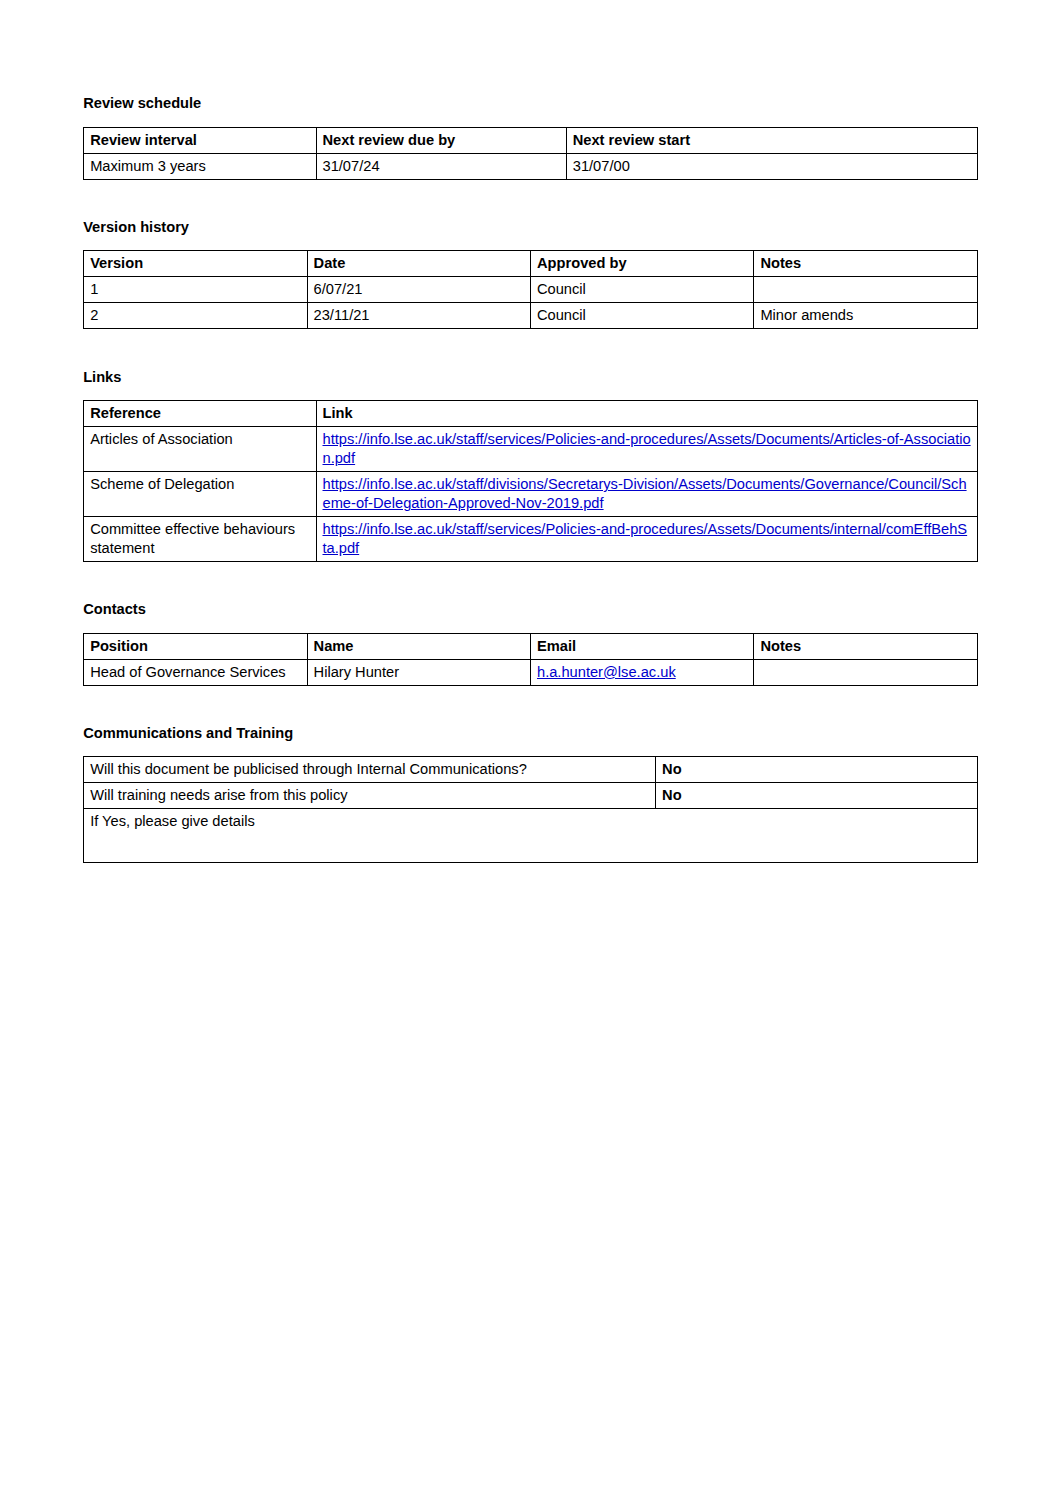Review schedule
| Review interval | Next review due by | Next review start |
| --- | --- | --- |
| Maximum 3 years | 31/07/24 | 31/07/00 |
Version history
| Version | Date | Approved by | Notes |
| --- | --- | --- | --- |
| 1 | 6/07/21 | Council | |
| 2 | 23/11/21 | Council | Minor amends |
Links
| Reference | Link |
| --- | --- |
| Articles of Association | https://info.lse.ac.uk/staff/services/Policies-and-procedures/Assets/Documents/Articles-of-Association.pdf |
| Scheme of Delegation | https://info.lse.ac.uk/staff/divisions/Secretarys-Division/Assets/Documents/Governance/Council/Scheme-of-Delegation-Approved-Nov-2019.pdf |
| Committee effective behaviours statement | https://info.lse.ac.uk/staff/services/Policies-and-procedures/Assets/Documents/internal/comEffBehSta.pdf |
Contacts
| Position | Name | Email | Notes |
| --- | --- | --- | --- |
| Head of Governance Services | Hilary Hunter | h.a.hunter@lse.ac.uk | |
Communications and Training
| Will this document be publicised through Internal Communications? | No |
| Will training needs arise from this policy | No |
| If Yes, please give details |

**ACTION ITEM**:
Whenever a line of the data above includes the word "https", copy that line.

**ANSWER FOR THIS EXERCISE**:
| Articles of Association | https://info.lse.ac.uk/staff/services/Policies-and-procedures/Assets/Documents/Articles-of-Association.pdf |
| Scheme of Delegation | https://info.lse.ac.uk/staff/divisions/Secretarys-Division/Assets/Documents/Governance/Council/Scheme-of-Delegation-Approved-Nov-2019.pdf |
| Committee effective behaviours statement | https://info.lse.ac.uk/staff/services/Policies-and-procedures/Assets/Documents/internal/comEffBehSta.pdf |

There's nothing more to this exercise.